◆ Problem to solve
Search the listing for the string "worn" and copy every line that contains it.

◆ Exercise data
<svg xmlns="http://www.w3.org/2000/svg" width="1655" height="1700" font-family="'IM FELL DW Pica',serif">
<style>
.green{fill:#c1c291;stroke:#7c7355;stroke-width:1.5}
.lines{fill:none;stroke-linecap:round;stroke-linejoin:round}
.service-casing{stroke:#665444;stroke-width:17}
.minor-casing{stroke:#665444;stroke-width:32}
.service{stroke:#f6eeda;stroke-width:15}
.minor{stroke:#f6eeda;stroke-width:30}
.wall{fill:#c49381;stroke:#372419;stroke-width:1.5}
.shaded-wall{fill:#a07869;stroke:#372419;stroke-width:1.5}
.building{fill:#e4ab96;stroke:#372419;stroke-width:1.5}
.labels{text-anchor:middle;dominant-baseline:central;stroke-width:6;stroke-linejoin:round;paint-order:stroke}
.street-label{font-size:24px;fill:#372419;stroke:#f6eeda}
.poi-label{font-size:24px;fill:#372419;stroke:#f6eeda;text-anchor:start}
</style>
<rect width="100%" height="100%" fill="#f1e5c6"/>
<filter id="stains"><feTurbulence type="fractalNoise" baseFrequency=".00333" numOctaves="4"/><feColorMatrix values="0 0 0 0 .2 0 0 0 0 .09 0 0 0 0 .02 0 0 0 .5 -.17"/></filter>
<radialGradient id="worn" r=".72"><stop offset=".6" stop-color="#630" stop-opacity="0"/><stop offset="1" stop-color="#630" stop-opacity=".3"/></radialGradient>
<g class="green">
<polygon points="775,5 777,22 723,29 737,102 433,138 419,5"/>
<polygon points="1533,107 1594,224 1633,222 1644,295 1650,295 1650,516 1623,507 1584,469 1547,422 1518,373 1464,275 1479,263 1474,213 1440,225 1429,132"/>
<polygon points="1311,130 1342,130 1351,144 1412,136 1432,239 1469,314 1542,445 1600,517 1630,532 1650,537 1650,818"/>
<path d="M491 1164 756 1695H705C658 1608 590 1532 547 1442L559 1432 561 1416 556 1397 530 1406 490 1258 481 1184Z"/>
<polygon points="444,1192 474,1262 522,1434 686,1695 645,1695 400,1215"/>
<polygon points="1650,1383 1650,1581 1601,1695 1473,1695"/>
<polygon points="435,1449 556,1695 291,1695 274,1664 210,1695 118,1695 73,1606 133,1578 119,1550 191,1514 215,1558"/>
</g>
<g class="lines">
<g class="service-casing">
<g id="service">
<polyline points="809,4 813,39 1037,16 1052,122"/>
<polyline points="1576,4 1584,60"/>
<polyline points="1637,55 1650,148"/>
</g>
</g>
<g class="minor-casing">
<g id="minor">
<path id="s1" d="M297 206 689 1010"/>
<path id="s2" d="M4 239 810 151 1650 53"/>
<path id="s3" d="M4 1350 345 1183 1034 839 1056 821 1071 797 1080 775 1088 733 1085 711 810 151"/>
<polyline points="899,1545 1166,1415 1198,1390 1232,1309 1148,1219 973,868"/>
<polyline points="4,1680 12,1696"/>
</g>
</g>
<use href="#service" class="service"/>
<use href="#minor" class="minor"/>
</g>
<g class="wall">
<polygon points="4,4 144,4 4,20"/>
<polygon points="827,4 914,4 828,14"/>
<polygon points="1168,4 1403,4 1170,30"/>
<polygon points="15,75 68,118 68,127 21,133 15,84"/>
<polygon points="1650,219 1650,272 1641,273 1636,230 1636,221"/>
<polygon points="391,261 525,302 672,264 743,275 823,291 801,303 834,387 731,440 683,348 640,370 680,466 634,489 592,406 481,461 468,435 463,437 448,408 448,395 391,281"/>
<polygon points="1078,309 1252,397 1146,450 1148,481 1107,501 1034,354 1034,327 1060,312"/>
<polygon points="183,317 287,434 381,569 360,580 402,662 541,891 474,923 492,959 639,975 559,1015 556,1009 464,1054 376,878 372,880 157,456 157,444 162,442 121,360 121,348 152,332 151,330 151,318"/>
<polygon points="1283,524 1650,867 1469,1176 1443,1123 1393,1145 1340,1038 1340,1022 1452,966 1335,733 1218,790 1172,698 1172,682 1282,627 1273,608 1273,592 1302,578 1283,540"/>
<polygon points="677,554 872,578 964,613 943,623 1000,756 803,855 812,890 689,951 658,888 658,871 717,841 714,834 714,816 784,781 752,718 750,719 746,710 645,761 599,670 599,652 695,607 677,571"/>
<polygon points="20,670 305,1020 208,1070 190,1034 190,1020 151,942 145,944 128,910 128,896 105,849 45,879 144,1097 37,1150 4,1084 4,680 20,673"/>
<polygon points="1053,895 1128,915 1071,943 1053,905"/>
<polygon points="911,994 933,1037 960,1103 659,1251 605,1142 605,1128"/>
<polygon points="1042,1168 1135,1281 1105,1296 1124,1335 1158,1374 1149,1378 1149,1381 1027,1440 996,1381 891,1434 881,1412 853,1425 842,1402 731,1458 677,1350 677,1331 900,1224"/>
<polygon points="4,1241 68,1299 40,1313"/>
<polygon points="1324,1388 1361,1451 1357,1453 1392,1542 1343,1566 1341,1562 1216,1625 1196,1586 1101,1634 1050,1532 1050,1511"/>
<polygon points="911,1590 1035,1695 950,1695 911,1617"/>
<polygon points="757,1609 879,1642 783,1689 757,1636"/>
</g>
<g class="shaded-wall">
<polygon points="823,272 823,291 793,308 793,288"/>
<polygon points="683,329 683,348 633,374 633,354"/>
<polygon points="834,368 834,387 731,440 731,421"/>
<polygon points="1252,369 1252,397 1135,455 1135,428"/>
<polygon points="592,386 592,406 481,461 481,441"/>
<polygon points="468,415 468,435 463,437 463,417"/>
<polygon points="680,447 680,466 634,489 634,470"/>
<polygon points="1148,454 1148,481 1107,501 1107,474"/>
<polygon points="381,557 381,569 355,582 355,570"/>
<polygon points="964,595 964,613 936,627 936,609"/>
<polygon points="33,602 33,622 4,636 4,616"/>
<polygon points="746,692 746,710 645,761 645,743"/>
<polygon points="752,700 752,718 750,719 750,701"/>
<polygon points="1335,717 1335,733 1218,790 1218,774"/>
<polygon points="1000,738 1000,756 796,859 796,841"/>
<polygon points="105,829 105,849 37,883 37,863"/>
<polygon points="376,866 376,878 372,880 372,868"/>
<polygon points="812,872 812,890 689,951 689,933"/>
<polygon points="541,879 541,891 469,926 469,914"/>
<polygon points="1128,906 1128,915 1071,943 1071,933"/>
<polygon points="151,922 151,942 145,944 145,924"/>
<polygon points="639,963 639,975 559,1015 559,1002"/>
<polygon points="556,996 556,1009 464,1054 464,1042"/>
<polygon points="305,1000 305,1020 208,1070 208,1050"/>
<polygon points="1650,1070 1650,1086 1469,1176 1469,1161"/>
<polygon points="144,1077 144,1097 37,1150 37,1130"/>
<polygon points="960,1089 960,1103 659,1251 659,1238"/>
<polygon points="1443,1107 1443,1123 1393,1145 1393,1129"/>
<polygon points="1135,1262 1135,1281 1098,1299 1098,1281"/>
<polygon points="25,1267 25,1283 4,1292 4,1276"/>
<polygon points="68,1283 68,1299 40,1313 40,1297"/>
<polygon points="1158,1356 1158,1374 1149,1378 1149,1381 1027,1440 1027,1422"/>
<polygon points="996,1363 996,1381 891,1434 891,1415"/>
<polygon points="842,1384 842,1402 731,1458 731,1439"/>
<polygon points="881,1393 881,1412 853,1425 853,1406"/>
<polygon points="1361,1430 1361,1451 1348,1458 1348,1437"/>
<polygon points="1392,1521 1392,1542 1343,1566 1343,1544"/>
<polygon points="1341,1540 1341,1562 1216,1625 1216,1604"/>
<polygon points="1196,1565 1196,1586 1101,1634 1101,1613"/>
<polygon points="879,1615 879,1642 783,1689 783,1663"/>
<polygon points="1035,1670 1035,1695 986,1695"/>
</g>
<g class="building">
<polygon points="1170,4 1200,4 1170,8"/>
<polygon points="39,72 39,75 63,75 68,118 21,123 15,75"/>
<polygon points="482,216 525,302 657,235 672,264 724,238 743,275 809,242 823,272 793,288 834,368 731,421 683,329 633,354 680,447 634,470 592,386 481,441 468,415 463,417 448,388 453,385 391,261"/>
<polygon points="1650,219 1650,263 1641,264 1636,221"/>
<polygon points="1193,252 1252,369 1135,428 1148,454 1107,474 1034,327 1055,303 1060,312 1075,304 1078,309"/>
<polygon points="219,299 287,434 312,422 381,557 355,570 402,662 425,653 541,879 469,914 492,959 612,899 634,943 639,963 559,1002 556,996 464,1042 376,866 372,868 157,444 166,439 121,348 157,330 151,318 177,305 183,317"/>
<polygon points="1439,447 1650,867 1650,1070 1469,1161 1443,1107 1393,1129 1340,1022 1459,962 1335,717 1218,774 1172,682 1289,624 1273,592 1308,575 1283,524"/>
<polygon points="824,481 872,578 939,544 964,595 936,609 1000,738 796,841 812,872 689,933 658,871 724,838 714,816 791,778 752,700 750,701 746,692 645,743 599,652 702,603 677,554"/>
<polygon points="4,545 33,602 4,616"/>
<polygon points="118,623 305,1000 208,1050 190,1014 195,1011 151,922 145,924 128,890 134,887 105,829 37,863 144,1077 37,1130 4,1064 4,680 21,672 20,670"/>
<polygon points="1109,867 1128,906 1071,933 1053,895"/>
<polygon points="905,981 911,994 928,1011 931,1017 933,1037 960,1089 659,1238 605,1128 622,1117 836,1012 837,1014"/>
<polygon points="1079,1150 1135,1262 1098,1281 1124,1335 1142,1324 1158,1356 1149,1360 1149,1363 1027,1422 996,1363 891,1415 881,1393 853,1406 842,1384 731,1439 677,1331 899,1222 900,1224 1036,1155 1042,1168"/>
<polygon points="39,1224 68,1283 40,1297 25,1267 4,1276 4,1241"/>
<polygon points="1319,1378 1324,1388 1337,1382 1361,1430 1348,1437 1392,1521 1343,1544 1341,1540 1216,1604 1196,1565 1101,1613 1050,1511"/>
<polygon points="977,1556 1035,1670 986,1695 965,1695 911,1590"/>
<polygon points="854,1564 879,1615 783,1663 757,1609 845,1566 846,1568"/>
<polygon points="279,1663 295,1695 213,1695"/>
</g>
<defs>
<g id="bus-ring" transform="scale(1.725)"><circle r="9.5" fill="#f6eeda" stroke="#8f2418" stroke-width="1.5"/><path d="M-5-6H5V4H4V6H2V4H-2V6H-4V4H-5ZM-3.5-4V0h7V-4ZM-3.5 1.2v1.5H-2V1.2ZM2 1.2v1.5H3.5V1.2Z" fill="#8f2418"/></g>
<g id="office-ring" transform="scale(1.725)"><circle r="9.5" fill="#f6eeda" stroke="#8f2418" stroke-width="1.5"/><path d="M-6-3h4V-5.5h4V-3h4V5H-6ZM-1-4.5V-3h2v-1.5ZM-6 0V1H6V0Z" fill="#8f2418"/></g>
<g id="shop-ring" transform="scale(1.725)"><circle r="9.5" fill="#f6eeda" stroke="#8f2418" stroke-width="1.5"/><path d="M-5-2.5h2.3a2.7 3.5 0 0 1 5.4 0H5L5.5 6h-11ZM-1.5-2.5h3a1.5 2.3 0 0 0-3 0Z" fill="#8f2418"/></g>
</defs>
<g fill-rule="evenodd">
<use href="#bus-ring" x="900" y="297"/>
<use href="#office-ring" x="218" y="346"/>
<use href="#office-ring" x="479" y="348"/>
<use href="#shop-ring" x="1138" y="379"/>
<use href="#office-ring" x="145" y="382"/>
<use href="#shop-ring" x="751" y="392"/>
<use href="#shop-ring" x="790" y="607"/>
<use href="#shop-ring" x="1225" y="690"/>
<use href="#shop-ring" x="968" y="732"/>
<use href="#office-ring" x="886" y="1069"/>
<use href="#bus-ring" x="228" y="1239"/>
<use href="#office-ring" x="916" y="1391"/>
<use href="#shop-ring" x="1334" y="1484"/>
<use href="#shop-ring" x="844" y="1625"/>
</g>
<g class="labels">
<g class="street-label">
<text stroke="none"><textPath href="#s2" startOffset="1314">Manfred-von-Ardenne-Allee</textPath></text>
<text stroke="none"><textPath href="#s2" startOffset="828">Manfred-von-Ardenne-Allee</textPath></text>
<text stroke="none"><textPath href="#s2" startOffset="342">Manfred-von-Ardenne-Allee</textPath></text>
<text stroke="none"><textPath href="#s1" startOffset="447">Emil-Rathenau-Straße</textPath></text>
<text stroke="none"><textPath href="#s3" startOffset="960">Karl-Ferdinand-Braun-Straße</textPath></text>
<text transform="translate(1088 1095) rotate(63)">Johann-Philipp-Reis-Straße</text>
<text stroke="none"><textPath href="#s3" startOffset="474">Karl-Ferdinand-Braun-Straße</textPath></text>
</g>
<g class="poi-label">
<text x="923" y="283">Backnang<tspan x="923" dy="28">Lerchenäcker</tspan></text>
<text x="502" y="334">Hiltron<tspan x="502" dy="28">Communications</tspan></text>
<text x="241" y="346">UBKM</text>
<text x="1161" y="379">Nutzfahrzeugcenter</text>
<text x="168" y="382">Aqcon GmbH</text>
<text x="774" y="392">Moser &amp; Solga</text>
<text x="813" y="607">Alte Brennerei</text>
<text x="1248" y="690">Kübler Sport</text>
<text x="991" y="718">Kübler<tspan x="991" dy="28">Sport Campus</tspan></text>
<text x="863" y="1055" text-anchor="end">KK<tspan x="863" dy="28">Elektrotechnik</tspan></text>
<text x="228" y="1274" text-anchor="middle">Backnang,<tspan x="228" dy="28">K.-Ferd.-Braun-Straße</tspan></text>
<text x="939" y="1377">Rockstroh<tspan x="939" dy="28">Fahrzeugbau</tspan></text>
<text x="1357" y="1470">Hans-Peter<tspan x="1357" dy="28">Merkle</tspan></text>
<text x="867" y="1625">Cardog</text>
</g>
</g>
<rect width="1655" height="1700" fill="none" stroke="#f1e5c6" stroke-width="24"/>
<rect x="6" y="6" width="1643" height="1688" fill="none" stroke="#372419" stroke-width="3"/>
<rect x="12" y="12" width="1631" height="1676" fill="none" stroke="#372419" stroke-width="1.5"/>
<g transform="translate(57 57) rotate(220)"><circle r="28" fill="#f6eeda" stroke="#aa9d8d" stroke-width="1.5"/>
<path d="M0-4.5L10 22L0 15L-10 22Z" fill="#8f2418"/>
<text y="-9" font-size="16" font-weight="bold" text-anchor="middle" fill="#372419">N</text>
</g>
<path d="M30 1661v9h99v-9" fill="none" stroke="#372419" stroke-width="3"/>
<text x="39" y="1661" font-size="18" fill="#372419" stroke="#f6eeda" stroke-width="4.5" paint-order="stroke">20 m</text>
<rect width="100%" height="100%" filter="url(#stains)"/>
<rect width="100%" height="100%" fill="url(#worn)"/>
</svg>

◆ Final answer
<radialGradient id="worn" r=".72"><stop offset=".6" stop-color="#630" stop-opacity="0"/><stop offset="1" stop-color="#630" stop-opacity=".3"/></radialGradient>
<rect width="100%" height="100%" fill="url(#worn)"/>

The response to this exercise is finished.